╭─ Text segment
Here are reasons why toxic positivity can have a harmful impact on our lives:
1. Denial of real emotions
Positive thinking is one of the best ways to remain resilient in the face of adversity. It helps keep our circumstances in perspective and maintain our confidence as we advance in business and life. So, when does helpful positivity tip over into the toxic kind?
Toxic positivity occurs when people force themselves to remain positive when it’s not natural. This can lead to a problem in acknowledging legitimate needs that we can’t address if we’re unable or unwilling to deal with the situation at hand.
When we feel forced to be happy and positive, it can affect our mental health because toxic positivity blinds us to real problems. When something is really getting us down, pretending to feel better than we do can prevent us from digging into our situation to find realistic solutions.
How to make it work for you: If you feel pressure to be endlessly optimistic, stop and acknowledge the pain and hardship for what they are. Holocaust survivor Viktor Frankl called this mindset “tragic optimism.” Stop trying to constantly stay positive and instead look for meaning and growth amid the darkness.
2. Invites delusional thinking
Our toxic focus on happiness and positivity requires that we never doubt ourselves, consider the negative repercussions of our actions and never acknowledge negative thoughts. It is the epitome of selfish living and shallow thinking.
When we are delusional about ourselves or our situation, we overlook or suppress red flags in many areas of our lives, whether it’s our love life or business. This hinders our ability to make good decisions. Research has shown that suppressing emotions, as toxic positivity does, makes them more intense and more challenging to manage.
Delusional thinking can make us complacent and lazy because we’re less motivated. We either delude ourselves into thinking that we’ve accomplished what we’ve set out to do or that there is no way to reach our goals and move forward.
How to make it work for you: Hope is stronger than optimism at predicting success. Rather than pursuing optimism, you should aim for hope instead. Optimism is just unquestioningly expecting the best. Hope is seeing the challenges but making plans for a better future anyway.
To change and improve your life, you will need to destroy those parts of yourself that are not based in reality with a newer and better part of yourself. It can be emotionally painful and full of anxiety, but remember that you can’t develop muscles without challenging them with a greater weight.
╰─
╭─ Dataset entries
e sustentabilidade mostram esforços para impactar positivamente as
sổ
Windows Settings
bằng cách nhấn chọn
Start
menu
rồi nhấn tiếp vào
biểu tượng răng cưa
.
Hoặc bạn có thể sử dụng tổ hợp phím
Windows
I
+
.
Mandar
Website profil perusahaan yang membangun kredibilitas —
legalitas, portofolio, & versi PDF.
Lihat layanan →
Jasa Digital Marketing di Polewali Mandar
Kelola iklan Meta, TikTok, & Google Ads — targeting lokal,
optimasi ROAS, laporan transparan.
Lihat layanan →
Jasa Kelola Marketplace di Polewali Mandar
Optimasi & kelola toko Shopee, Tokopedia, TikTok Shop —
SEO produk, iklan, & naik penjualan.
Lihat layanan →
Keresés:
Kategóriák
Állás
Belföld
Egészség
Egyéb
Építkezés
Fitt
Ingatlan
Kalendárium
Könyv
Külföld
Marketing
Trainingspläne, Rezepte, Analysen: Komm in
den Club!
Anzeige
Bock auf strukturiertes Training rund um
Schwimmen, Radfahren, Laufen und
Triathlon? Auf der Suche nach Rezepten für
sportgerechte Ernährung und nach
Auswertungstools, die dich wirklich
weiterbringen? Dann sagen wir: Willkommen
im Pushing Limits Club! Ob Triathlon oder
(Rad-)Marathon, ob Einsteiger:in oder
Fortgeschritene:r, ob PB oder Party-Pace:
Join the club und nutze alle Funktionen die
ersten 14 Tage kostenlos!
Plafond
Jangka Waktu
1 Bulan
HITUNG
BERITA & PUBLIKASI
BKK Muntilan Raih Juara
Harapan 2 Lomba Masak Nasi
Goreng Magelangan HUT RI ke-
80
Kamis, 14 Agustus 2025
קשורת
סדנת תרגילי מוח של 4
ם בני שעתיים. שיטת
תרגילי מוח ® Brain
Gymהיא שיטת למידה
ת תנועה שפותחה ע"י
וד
╰─
### Problems to work on
(1) For each statement below, say whether it agrees with the text on toxic positivity. Answer yes or no and quote the words from the text that decide it.
(a) Viktor Frankl gave the name "tragic optimism" to the mindset of acknowledging pain and hardship.
(b) Optimism is stronger than hope at predicting success.
(c) Suppressing emotions makes them less intense.
(2) Write the next part of the text on toxic positivity, picking up after its final sentence.

### List of answers
(1)
(a) Yes: "Holocaust survivor Viktor Frankl called this mindset “tragic optimism.”"
(b) No: "Hope is stronger than optimism at predicting success."
(c) No: "suppressing emotions, as toxic positivity does, makes them more intense and more challenging to manage."

(2)
3. Loss of valuable emotions
We hear a lot about positivity’s power, and I’m a big proponent of positive thinking. But rarely do we hear of the power of negative thinking. The FBI never assumes that arrests will go according to plan. Instead, we planned arrests by identifying everything that could go wrong.
You want to do the same thing so you don’t end up flatfooted when confronted with an obstacle. In addition, negative emotions like anger and desperation can motivate you to move, inspire you to create and make change happen.
All emotions, even the uncomfortable or embarrassing ones, have something to teach us. Our brain is wired to pay more attention to negative emotions than positive ones for a very good reason: they alert us to danger in our environment. Getting our feelings under control, both positive and negative, is a sign of good mental health.
How to make it work for you: Negative emotions can rise within seconds. The key is to acknowledge them and then let them naturally dissipate.
Identify a negative emotion that has popped up within the past week. That negative emotion reminds you that either something ahead is worth paying attention to or something that has already happened is also something to examine.
Drill down until you identify the genesis of the emotion. What caused it? When did you experience it at other times in your life? Connect the dots and pinpoint what circumstances, events or people have produced it in the past.
If you quit because it makes you uncomfortable, you’ll never excavate the origin of your emotion.
It’s important to balance emotional awareness with the value of both positive and negative emotions in personal growth and decision-making.